University of California, Berkeley (UCB) students Angela Miller and Zach Bowin have been suspended from school, and Miller threatened with eviction from student housing, for participating in a protest that occurred outside of UCB Chancellor Robert Birgeneau’s campus home on Friday, December 11, 2009. (See: “Police crack down on California student protests: California governor denounces ‘terrorism’”)

 

The protest was part of ongoing actions by University of California (UC) students last fall and early this winter in opposition to a massive assault on public higher education in the state. As the result of a multi-billion dollar reduction in funding, in mid-November fees were raised at the 10 UC campuses located across California by 32 percent. Coming alongside hiring freezes, increases in class size, reductions in course offerings, and limits on enrollment, the tuition hike has meant that many students have had to either drop out of the UC system or forego enrollment because they cannot afford to attend.

Campus police arrested eight people at the December 11 protest, including the two UCB students and two students from University of California, Davis, charging them with felony property damage, threatening a university official, rioting, attempted burglary, attempted arson of an occupied building, and assault with a deadly weapon upon a police officer. The police set bail at over $100,000 for each arrestee.

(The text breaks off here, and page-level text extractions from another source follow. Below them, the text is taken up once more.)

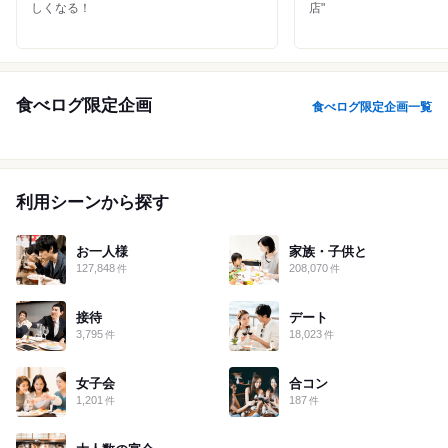
しくなる！
店"
滋賀
京都
大阪
兵庫
奈良
和歌山
食べログ限定企画
食べログ限定企画一覧
鳥取
島根
岡山
広島
山口
徳島
香川
愛媛
高知
利用シーンから探す
福岡
佐賀
長崎
熊本
大分
宮崎
鹿児島
沖縄
お一人様
家族・子供と
127,848
208,070
件
件
接待
デート
3,795
18,023
件
件
女子会
合コン
1,201
187
件
件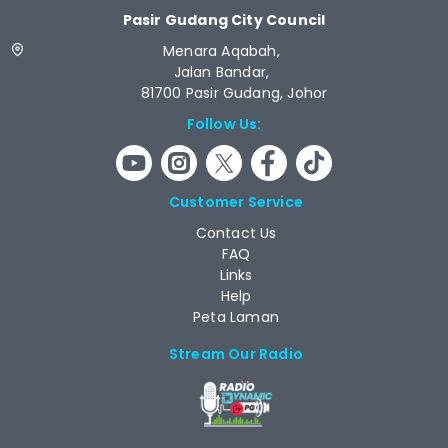
Pasir Gudang City Council
Menara Aqabah,
Jalan Bandar,
81700 Pasir Gudang, Johor
Follow Us:
Customer Service
Contact Us
FAQ
Links
Help
Peta Laman
Stream Our Radio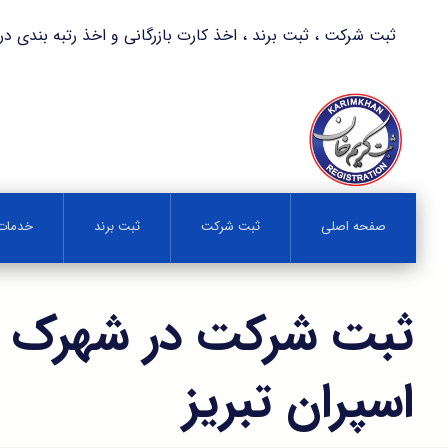
ثبت شرکت ، ثبت برند ، اخذ کارت بازرگانی و اخذ رتبه بندی در کمترین زمان 
صفحه اصلی
ثبت شرکت
ثبت برند
خدمات 
ثبت شرکت در شهرک 
اسپران تبريز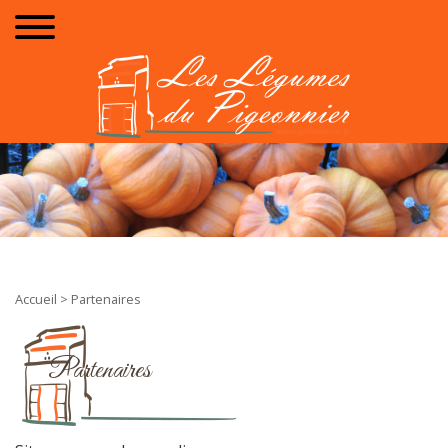
Accueil
> Partenaires
Partenaires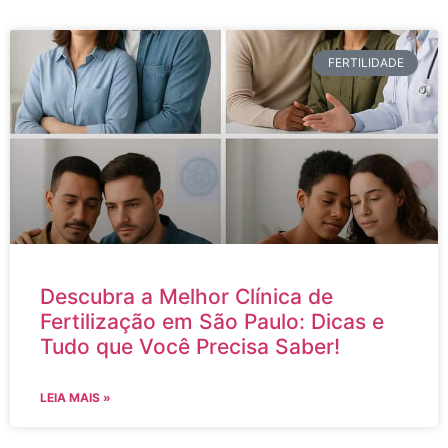
FERTILIDADE
Descubra a Melhor Clínica de
Fertilização em São Paulo: Dicas e
Tudo que Você Precisa Saber!
LEIA MAIS »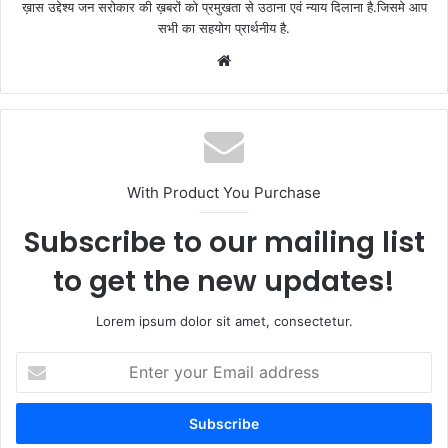
ख़ास उद्देश्य जन सरोकार की ख़बरों को प्रमुखता से उठाना एवं न्याय दिलाना है.जिसमे आप
सभी का सहयोग प्रार्थनीय है.
Website
With Product You Purchase
Subscribe to our mailing list
to get the new updates!
Lorem ipsum dolor sit amet, consectetur.
Enter
your
Email
address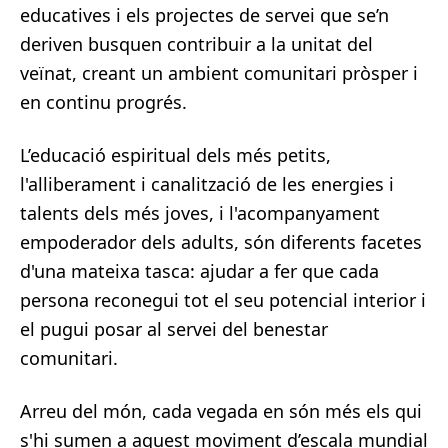
educatives i els projectes de servei que se’n
deriven busquen contribuir a la unitat del
veïnat, creant un ambient comunitari pròsper i
en continu progrés.
L’educació espiritual dels més petits,
l'alliberament i canalització de les energies i
talents dels més joves, i l'acompanyament
empoderador dels adults, són diferents facetes
d'una mateixa tasca: ajudar a fer que cada
persona reconegui tot el seu potencial interior i
el pugui posar al servei del benestar
comunitari.
Arreu del món, cada vegada en són més els qui
s'hi sumen a aquest moviment d’escala mundial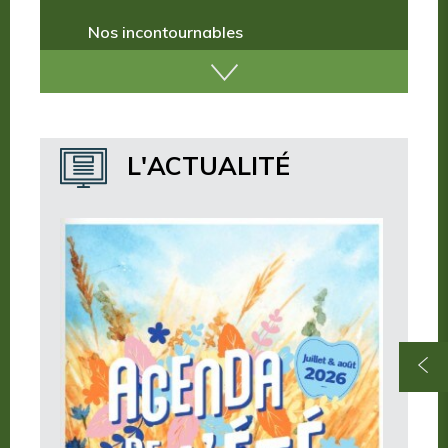
Nos missions
Nos incontournables
Nos publications
Où dormir ?
L'ACTUALITÉ
Où manger ?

Recognizing the weakness of the police case, the Alameda County District Attorney declined to proceed with charges in criminal court. The students were then freed after spending a weekend in jail.

UC Berkeley’s “student conduct panel” then took up the cudgel against the students. It issued an interim suspension notice that prohibits Miller and Bowin from entering the campus or returning to class. As a result, Bowin was prevented from taking his final examinations. The UC Davis students reportedly received similar notices.

According to Stephen Rosenbaum, a lecturer at UC Berkeley law school who is representing both Bowin and Miller, the suspension notice “recites about six sections of the UC campus code of student conduct and then almost no facts in support of it.”

The panel also did its best to deprive Bowin and Miller of effective representation of counsel. It asked Rosenbaum to leave Bowin’s panel hearing for allegedly being “disruptive” when he was advocating on his client’s behalf.

The terms of their suspension include a ban on Miller communicating at all with UCB faculty, staff or other students, which violates her constitutional rights.

The disciplinary panel also informed Miller that since she lives in a student cooperative that leases its property from a university-owned building, she would need to move. This threat ignores the rights Miller has under California law protecting tenants.

The December 11 arrests came one day after the detention of 66 students who had peacefully occupied a campus building for a week to protest budget cuts and fee hikes. Students had planned to vacate the building the next morning before final exams began. Police nevertheless stormed in at 4:30 in the morning rousting the sleeping students.

The UCB crackdown came in the wake of arrests, police intimidation and violence against protesting students at San Francisco State University, University of California, Los Angeles and UC Davis. Students at campuses throughout California are planning a major action on March 4 to continue their protests.

The witch-hunt of UCB students Miller and Bowin and the imposition of harsh penalties on them is a warning to students and all those who will continue to come into conflict with school authorities over the destruction of public education. Militant opposition will not be tolerated and popular demands to cease the attack on living standards will go unheeded.

 

Indeed, in early January, California Governor Arnold Schwarzenegger announced a proposed 2010-2011 budget that will reduce funding for public education by a further $2.43 billion, as part of an effort to address a $20 billion treasury shortfall. The conditions being created in the state, with regards to university learning and every other sphere of social life, are intolerable. They are setting the stage for a social explosion.